Choose your water heater wisely because this is a purchase you don't make often but can have a big impact on your home.
Do you think your basement water heater is too inefficient and wasteful? Try a tankless water heater instead. But before you consider switching, take a look at its pros and cons so you can determine if it’s the right one for your family’s needs and expectations.
Pros of a tankless water heater
1. Lower Operating Costs
We’ll get this straight: installing a tankless water heater will cost you more money than a traditional one. But the real issue is the amount of energy and money you’re going to save in the long run, right? And if that is your concern, then you won’t be disappointed getting one. Because you’re going to save a lot of money by not heating idle water in a tank until someone uses it.

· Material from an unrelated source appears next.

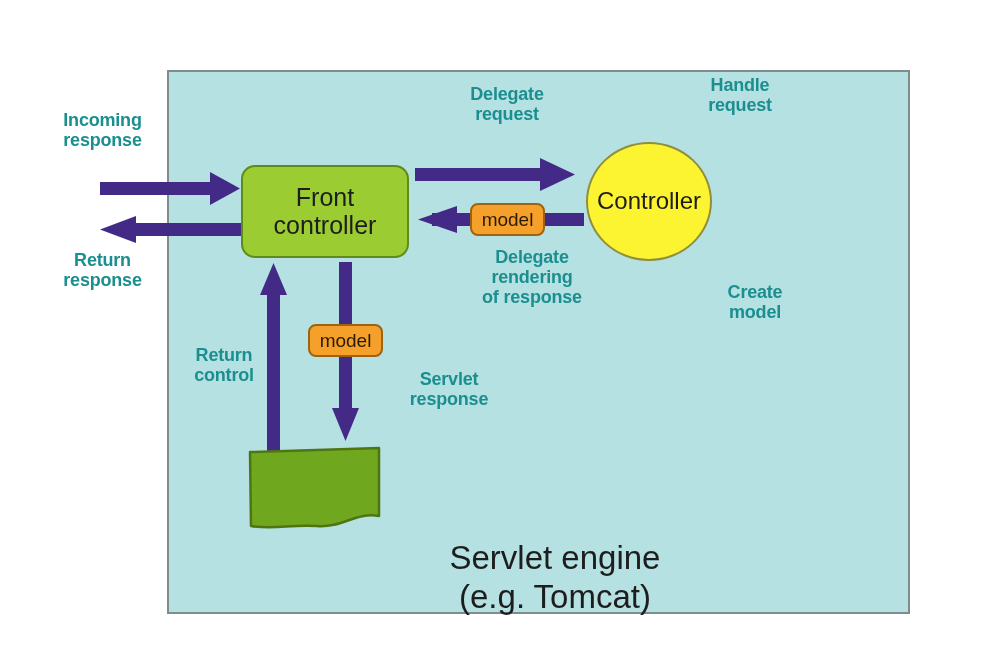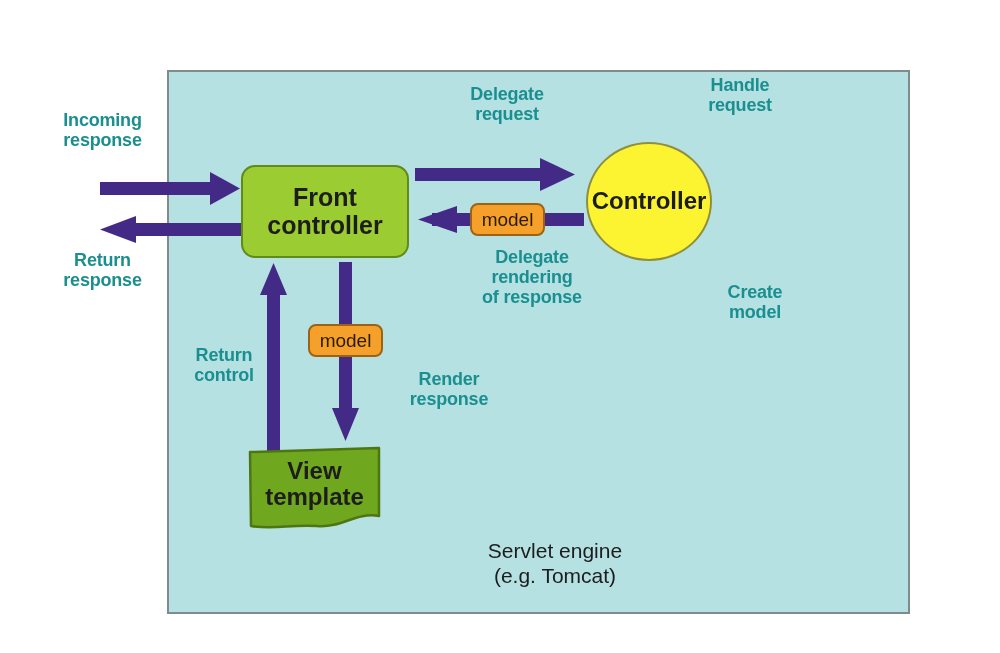"Front" .node-text { font-weight: bold -> normal }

Tankless water heaters provide you with all the hot water you need – in an instant – but in a way that you don’t have to continuously pay for extra energy heating unused water. So even if a tankless water heater will cost you more upfront, the lower operating costs down the line will definitely make up for it.
2. Longer Lifespan
A traditional tank water heater usually lasts for 10+ years. A tankless water heater can be at its optimum performance for up to 20 years. If you consider where you’re living at as your permanent dwelling residence, a tankless water heater is a wise investment.
3. Space Saver
One of the biggest advantages of choosing a tankless water heater, aside from the money and energy savings, is that it takes up less space than a traditional water heater. A bulky metal tank expected to heat up around 40 to 60 gallons of water should have at least 60”x24” (height x width) clearance while a tankless water heater just needs 20”x28”x10” (width x height x depth) clearance. If space is a premium at your home, go for the space saving device.

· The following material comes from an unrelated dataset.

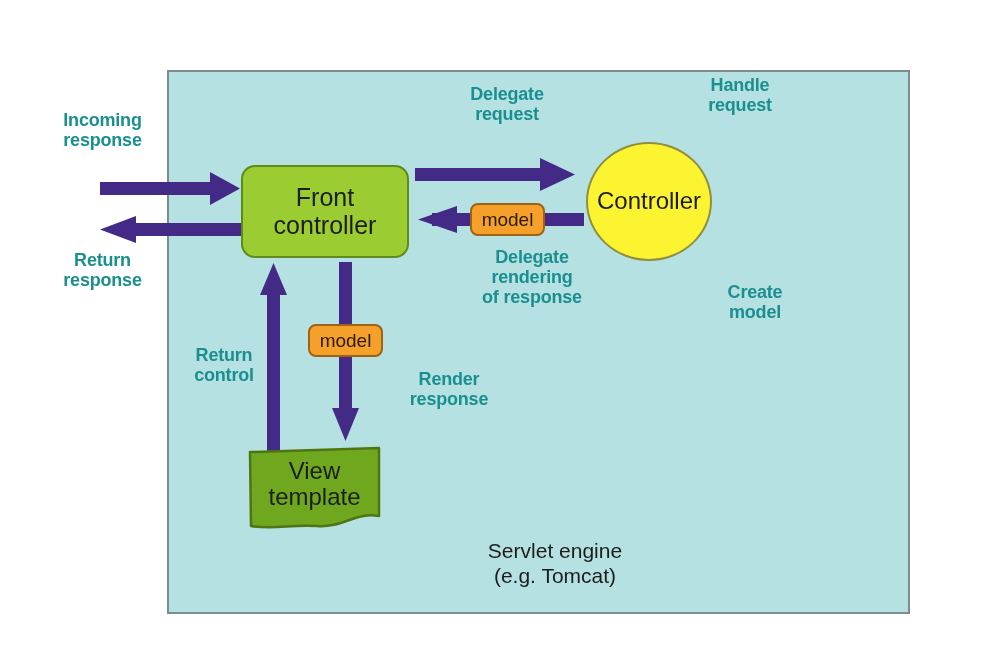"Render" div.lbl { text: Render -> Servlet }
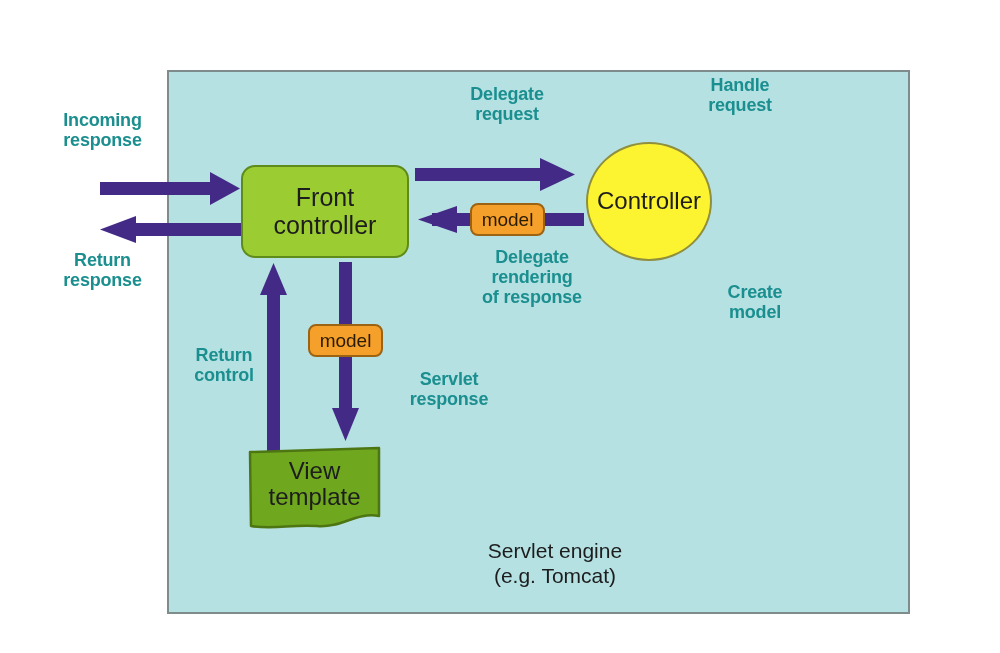"View" span.node-text { html: <span>View template</span> -> none }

Cons of having a tankless water heater
1. Instantaneous Energy Requirement
Heating water from a tankless water heater usually requires around 150,000 to 200,000 BTU of propane or natural gas as compared to the 30,000 to 50,000 BTU required by a traditional gas water heater. This is because it needs extra energy to heat up the water and make it available as soon as possible. To make it worse, this will be a continuous basis especially if you have a high pressure main.
If you really want to make the switch to a tankless water heater, determine the price of electricity around your area so you can switch from gas to electric if it is cheaper to operate that way.
2. Limited Output
A tankless water heater might not be the best solution if you have a big household. It can only supply a few gallons of hot water at a time so it might not be possible to get all that you need if everyone is taking showers, doing laundry or working on the kitchen at the same time.
3. High Upfront Cost
A traditional tank water heater, depending on different factors, can cost up to $1,000 but usually it would be just around $300-$400 to install. A tankless water heater can be as low as $1,000 so there’s a big difference when it comes to its price tag. If you don’t have that kind of money to spare upfront, it might not be a feasible option for you.

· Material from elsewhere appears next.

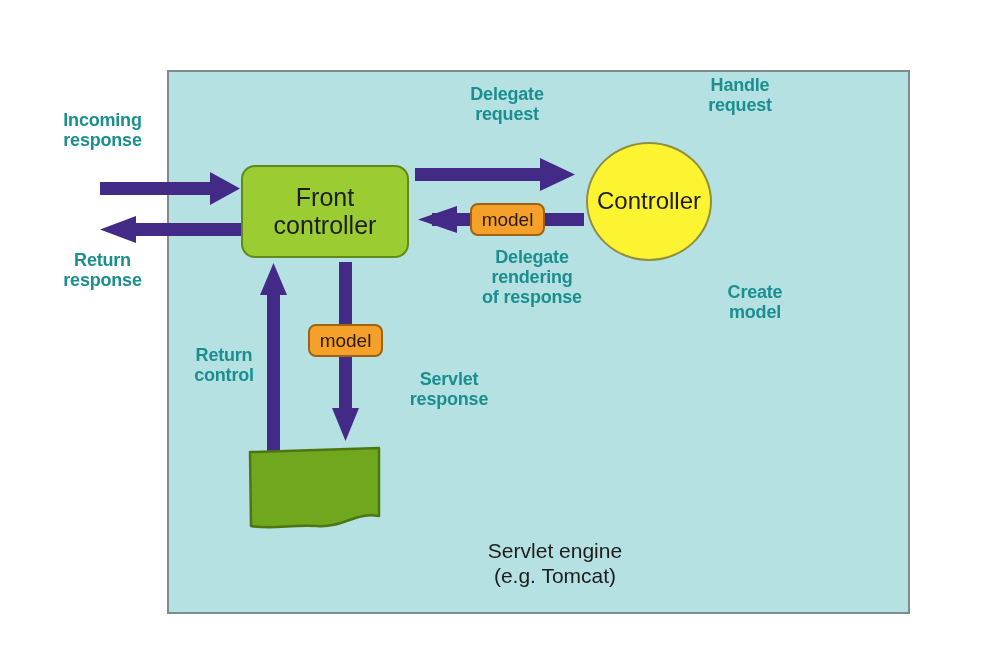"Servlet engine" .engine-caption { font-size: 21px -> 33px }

Is a tankless water heater right for you?
Consider the following before getting one:
- Demand - If you need a unit to heat water in one part of the house or the whole house instead
- Type - A tankless water heater run by gas needs proper ventilation. An electric model requires a proper circuit breaker of its own as well as proper voltage and amperage.
- Location - It can be mounted on an exterior or interior wall but not farther than 50 feet from the nearest power source.